UBS says trend followers cut dollar & risky asset exposure: Everything is on sale

March 12, 2025 01:27 AM AEDT | By Investing
 UBS says trend followers cut dollar & risky asset exposure: Everything is on sale

Investing.com -- UBS analysts warned in a research note that Commodity Trading Advisors (CTAs) are set to continue cutting equity and risky asset exposures, with no support expected from them in the near term.

“We should not expect any support from CTAs in the near term, they are equity sellers,” UBS stated.

The bank notes that over the last two weeks, CTAs halved their overall equity exposure, leading to $50-$60 billion in outflows, and this selling pressure is likely to persist.
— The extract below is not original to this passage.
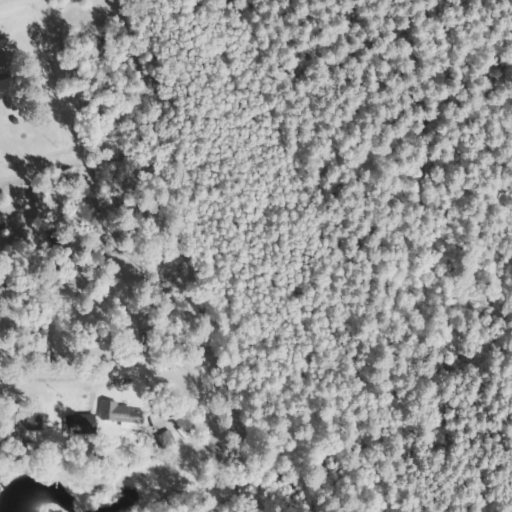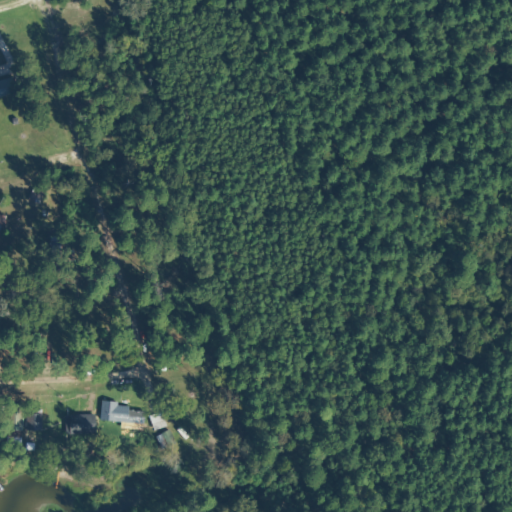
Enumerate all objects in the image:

Even if equity prices were to rise by 5%, UBS says that CTAs are expected to use the opportunity to sell further. Less liquid markets such as OBX, OMX, AEX, and TOP40 are considered most at risk.

Meanwhile, the bank adds that CTAs have been buying back duration, roughly $30 million DV01, but they now expect this trend to pause due to a more balanced reaction function. Rising bond volatility in the EU could help cap potential outflows.

In the credit market, recent spread widening, combined with increasing equity and bond volatilities, suggests that CTAs will cut one-third of their long positions, impacting the market.

On the currency front, UBS highlights that CTAs are rapidly reducing their long U.S. dollar positions.

“From a pick of $200 billion on January 20th, they are left with just a quarter of it today,” writes the bank.

UBS predicts CTAs will fully sell off their remaining $50-$60 billion in dollar holdings over the next two weeks, with a 75/25 split between G10 and emerging market currencies.

Additionally, they state that CTAs have rapidly de-risked energy positions, flipping to short at record speed, while adding to metals, where flows are expected to stabilize.

Current signals from UBS indicate bullish but selling stocks/credit, bearish bonds, neutral USD, and bullish metals but bearish energy and agriculture.